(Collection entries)

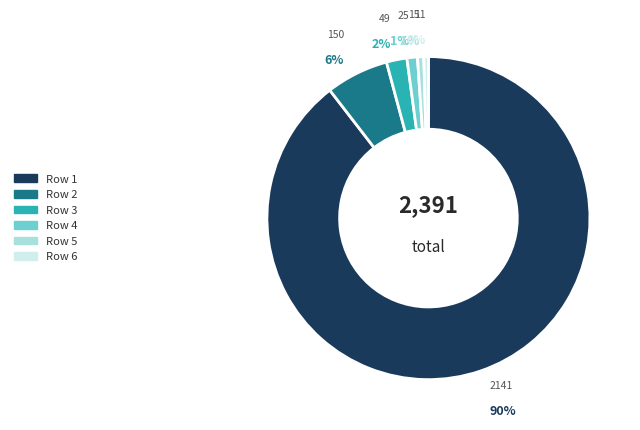

Is the sum of Row 4 and Row 2 greater than half?

No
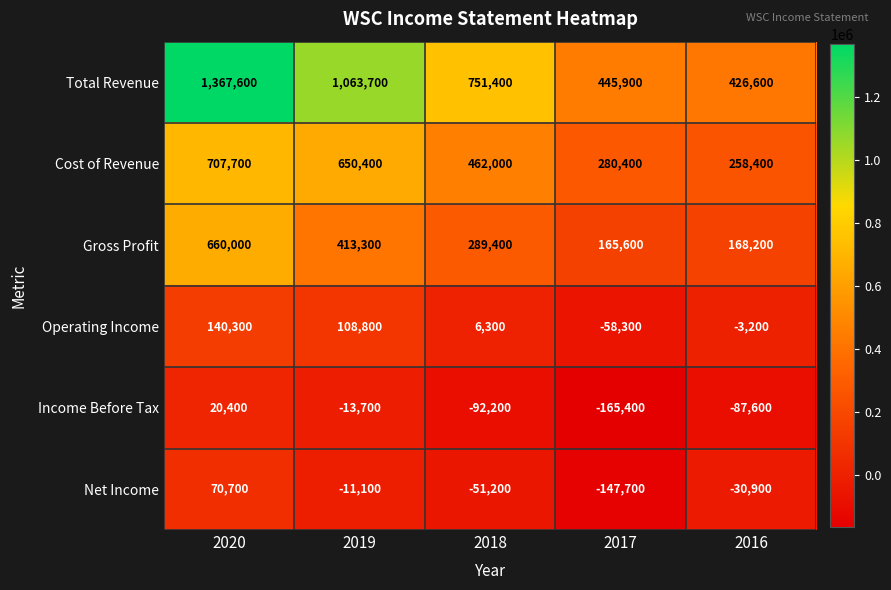

The value of Gross Profit at 2019 is 413300. True or false?

True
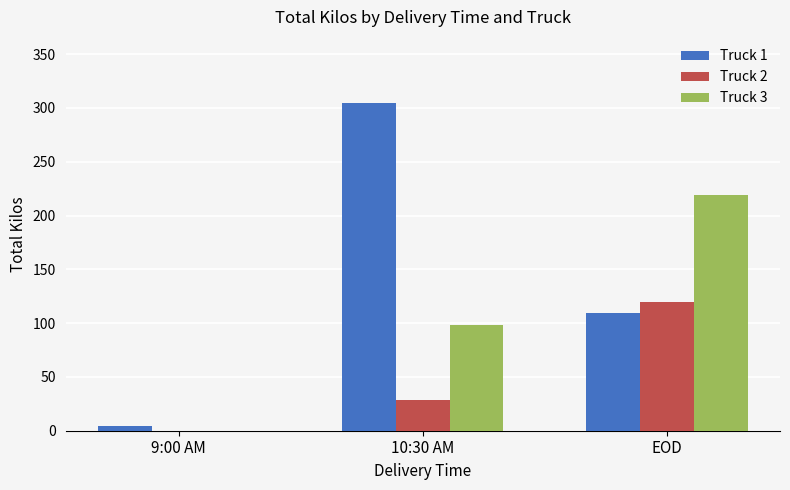

Which series has the largest total across all categories?

Truck 1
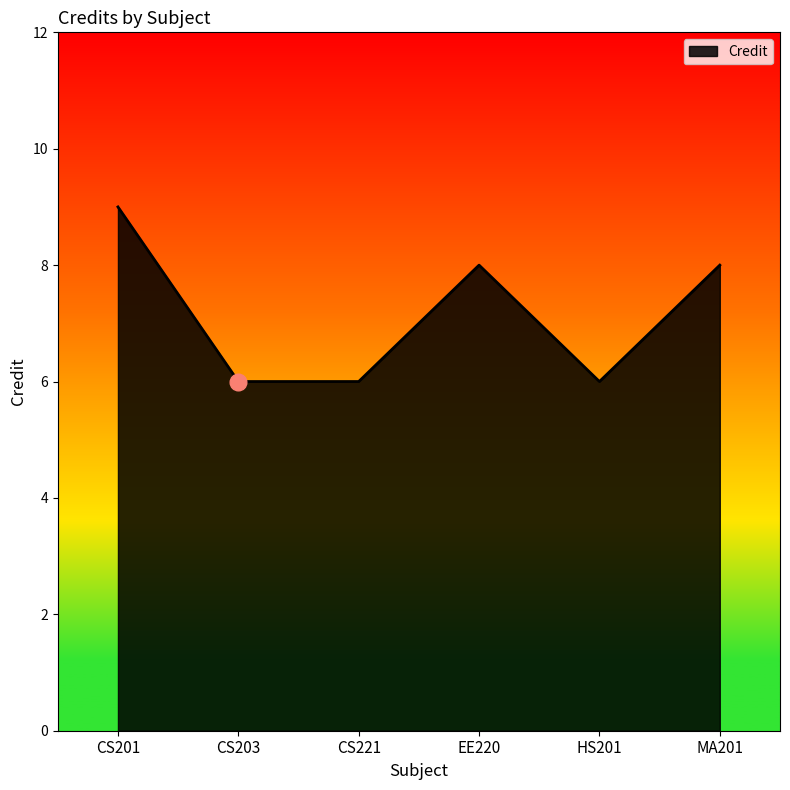

Reading right to left, what are all the values shown in this chart?

MA201=8	HS201=6	EE220=8	CS221=6	CS203=6	CS201=9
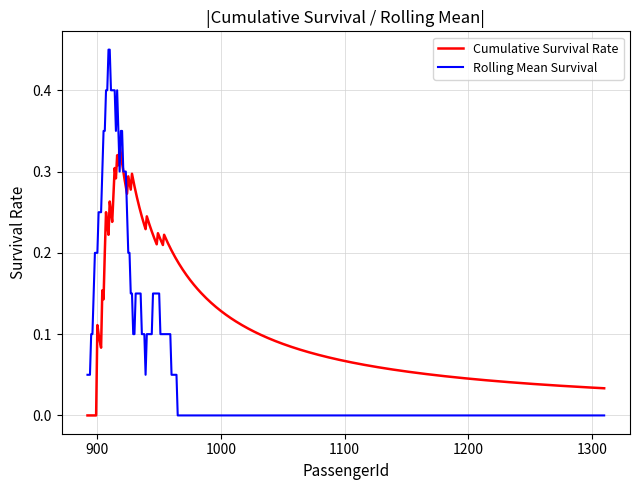

How many Cumulative Survival Rate values are between 0 and 1?

419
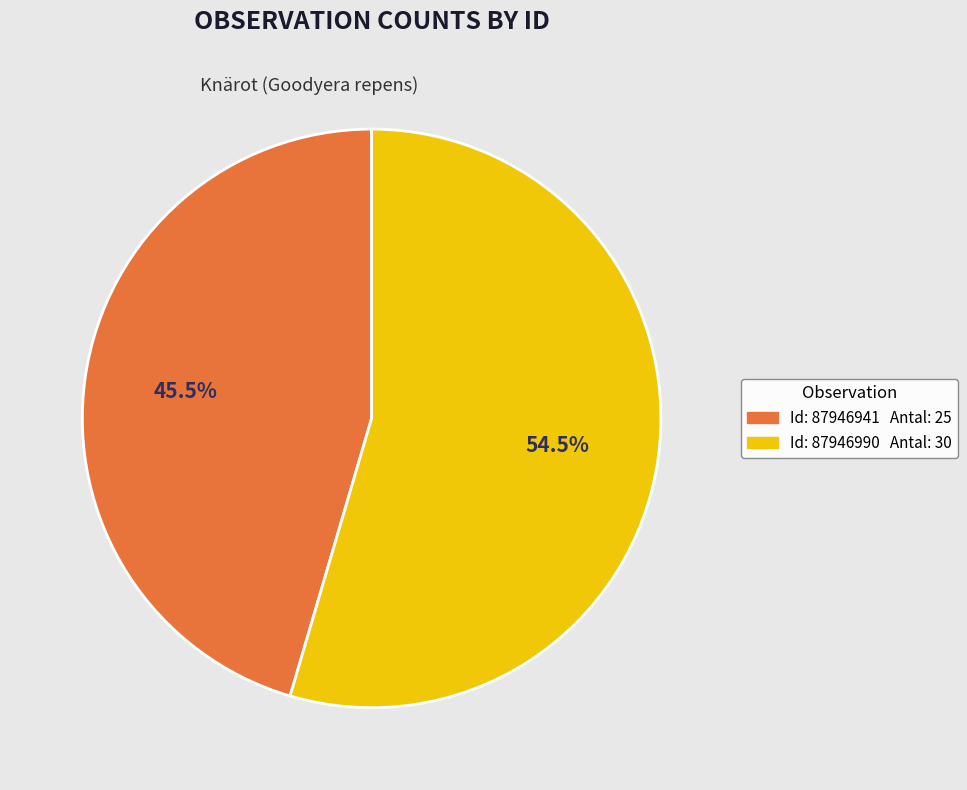

Does any single category account for the majority?

Yes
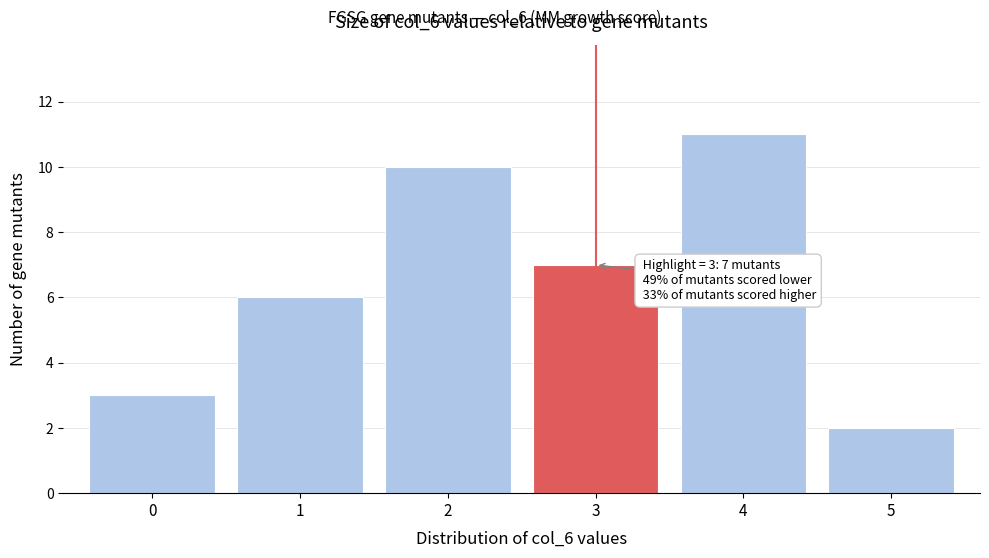

Which range on the x-axis has the tallest bar?

3.5 to 4.5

* [REQUEST]
Reproduce the lines above verbatim, beginning with the line containing "Which range on" and continuing through the end of the entries, both ends included.

* [RESPONSE]
Which range on the x-axis has the tallest bar?

3.5 to 4.5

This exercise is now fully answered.